Context. Recent developments in exoplanetary research highlight the importance of Love numbers in understanding the internal dynamics, formation, migration history, and potential habitability of exoplanets. Love numbers represent crucial parameters that gauge how exoplanets respond to external forces such as tidal interactions and rotational effects. By measuring these responses, insights into the internal structure, composition, and density distribution of exoplanets can be gained. The rate of apsidal precession of a planetary orbit is directly linked to the second-order fluid Love numbers. Thus, Love numbers can also offer valuable insights into the mass distribution of a planet.

Aims. In this context, we aim to re-determine the orbital parameters of WASP-43b – in particular, the orbital period, eccentricity, and argument of the periastron – and its orbital evolution. We study the outcomes of the tidal interaction with the host star in order to identify whether tidal decay and periastron precession occur in the system.

Methods. We observed WASP-43b with HARPS, whose data we present for the first time, and we also analysed the newly acquired JWST full-phase light curve. We jointly fit new and archival radial velocity and transit and occultation mid-times, including tidal decay, periastron precession, and long-term acceleration in the system.

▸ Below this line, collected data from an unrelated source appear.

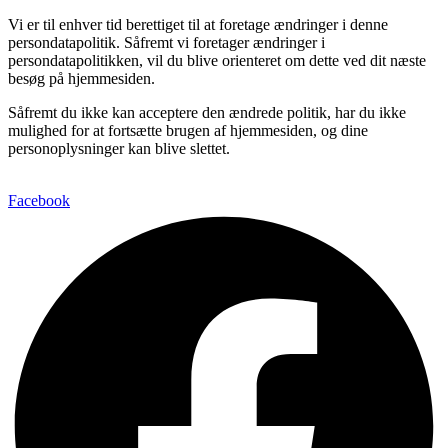
Vi er til enhver tid berettiget til at foretage ændringer i denne
persondatapolitik. Såfremt vi foretager ændringer i
persondatapolitikken, vil du blive orienteret om dette ved dit næste
besøg på hjemmesiden.
Såfremt du ikke kan acceptere den ændrede politik, har du ikke
mulighed for at fortsætte brugen af hjemmesiden, og dine
personoplysninger kan blive slettet.
Facebook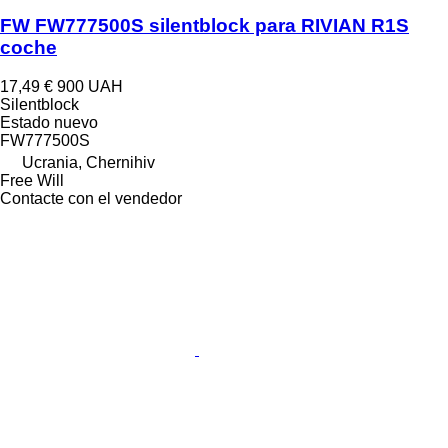
FW FW777500S silentblock para RIVIAN R1S
coche
17,49 €
900 UAH
Silentblock
Estado
nuevo
FW777500S
Ucrania, Chernihiv
Free Will
Contacte con el vendedor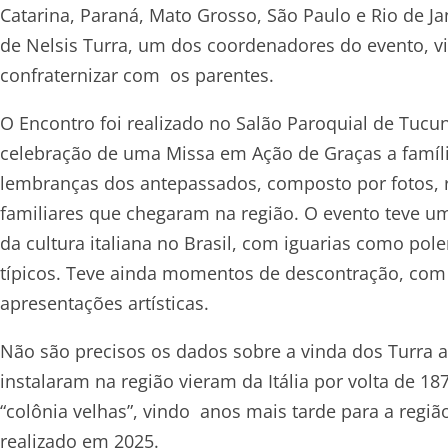
Catarina, Paraná, Mato Grosso, São Paulo e Rio de J
de Nelsis Turra, um dos coordenadores do evento, 
confraternizar com os parentes.
O Encontro foi realizado no Salão Paroquial de Tu
celebração de uma Missa em Ação de Graças a famíli
lembranças dos antepassados, composto por fotos,
familiares que chegaram na região. O evento teve u
da cultura italiana no Brasil, com iguarias como pole
típicos. Teve ainda momentos de descontração, com 
apresentações artísticas.
Não são precisos os dados sobre a vinda dos Turra a
instalaram na região vieram da Itália por volta de 1
“colônia velhas”, vindo anos mais tarde para a regi
realizado em 2025.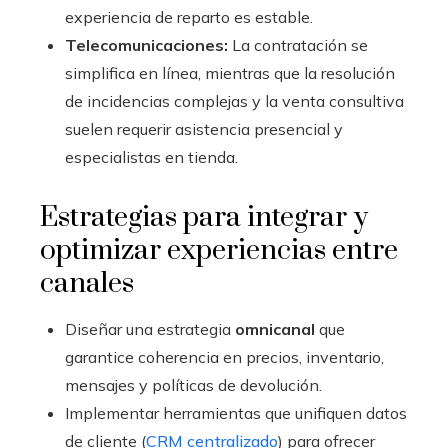
experiencia de reparto es estable.
Telecomunicaciones:
La contratación se
simplifica en línea, mientras que la resolución
de incidencias complejas y la venta consultiva
suelen requerir asistencia presencial y
especialistas en tienda.
Estrategias para integrar y
optimizar experiencias entre
canales
Diseñar una estrategia
omnicanal
que
garantice coherencia en precios, inventario,
mensajes y políticas de devolución.
Implementar herramientas que unifiquen datos
de cliente (
CRM centralizado
) para ofrecer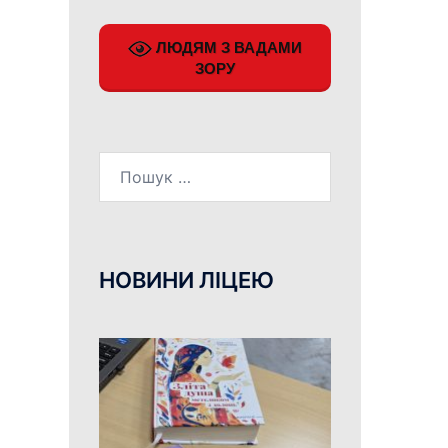
ЛЮДЯМ З ВАДАМИ
ЗОРУ
Пошук:
НОВИНИ ЛІЦЕЮ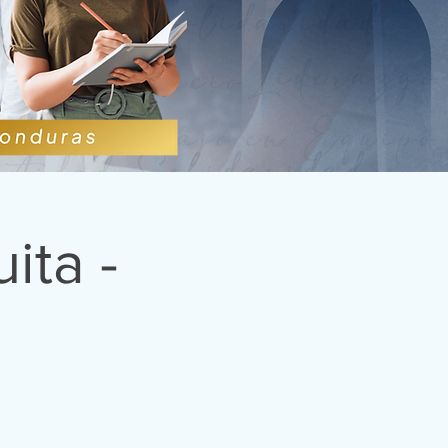
ita -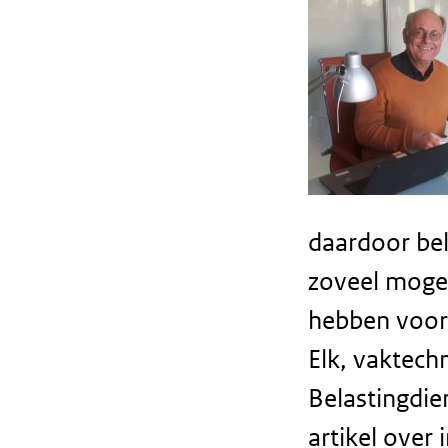
daardoor bel
zoveel mogel
hebben voor 
Elk, vaktechn
Belastingdie
artikel over 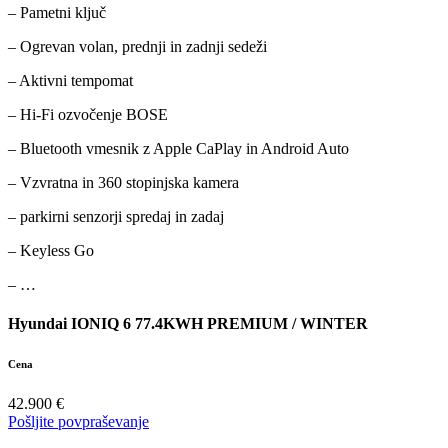
– Pametni ključ
– Ogrevan volan, prednji in zadnji sedeži
– Aktivni tempomat
– Hi-Fi ozvočenje BOSE
– Bluetooth vmesnik z Apple CaPlay in Android Auto
– Vzvratna in 360 stopinjska kamera
– parkirni senzorji spredaj in zadaj
– Keyless Go
– …
Hyundai IONIQ 6 77.4KWH PREMIUM / WINTER
Cena
42.900 €
Pošljite povpraševanje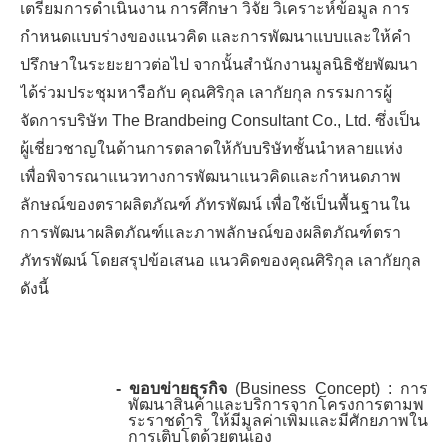
เตรียมการดำเนินงาน
การศึกษา วิจัย วิเคราะห์ข้อมูล การ
กำหนดแบบร่างของแนวคิด และการพัฒนาแบบและให้คำ
ปรึกษาในระยะยาวต่อไป จากนั้นสำนักงานมูลนิธิชัยพัฒนา
ได้ร่วมประชุมหารือกับ คุณศิริกุล เลากัยกุล กรรมการผู้
จัดการบริษัท
The Brandbeing Consultant Co., Ltd.
ซึ่งเป็น
ผู้เชี่ยวชาญในด้านการตลาดให้กับบริษัทชั้นนำหลายแห่ง
เพื่อพิจารณาแนวทางการพัฒนาแนวคิดและกำหนดภาพ
ลักษณ์ของตราผลิตภัณฑ์
ภัทรพัฒน์
เพื่อใช้
เป็น
พื้นฐานใน
การพัฒนาผลิตภัณฑ์และภาพลักษณ์ของผลิตภัณฑ์ตรา
ภัทรพัฒน์
โดยสรุปข้อเสนอ
แนวคิดของคุณศิริกุล เลากัยกุล
ดังนี้
-
ขอบข่ายธุรกิจ
(Business Concept)
:
การ
พัฒนาสินค้าและบริการจากโครงการตามพ
ระราชดำริ ให้มีมูลค่าเพิ่มและมีศักยภาพใน
การเติบโตด้วยตนเอง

Results. We detected a tidal decay rate of Ṗa = (−l.99±0.50) ms yr−1 and a periastron precession rate of ω = 0.1727−0.0089+0.0083)° d−1 = (621.72−32.04+29.88)″ d−1). This is the first time that both periastron precession and tidal decay are simultaneously detected in an exoplanetary system. The observed tidal interactions can neither be explained by the tidal contribution to apsidal motion of a non-aligned stellar or planetary rotation axis nor by assuming a non-synchronous rotation for the planet, and a value for the planetary Love number cannot be derived. Moreover, we excluded the presence of a second body (e.g. a distant companion star or a yet undiscovered planet) down to a planetary mass of ≳0.3 MJ and up to an orbital period of ≲3700 days. We leave the question of the cause of the observed apsidal motion open.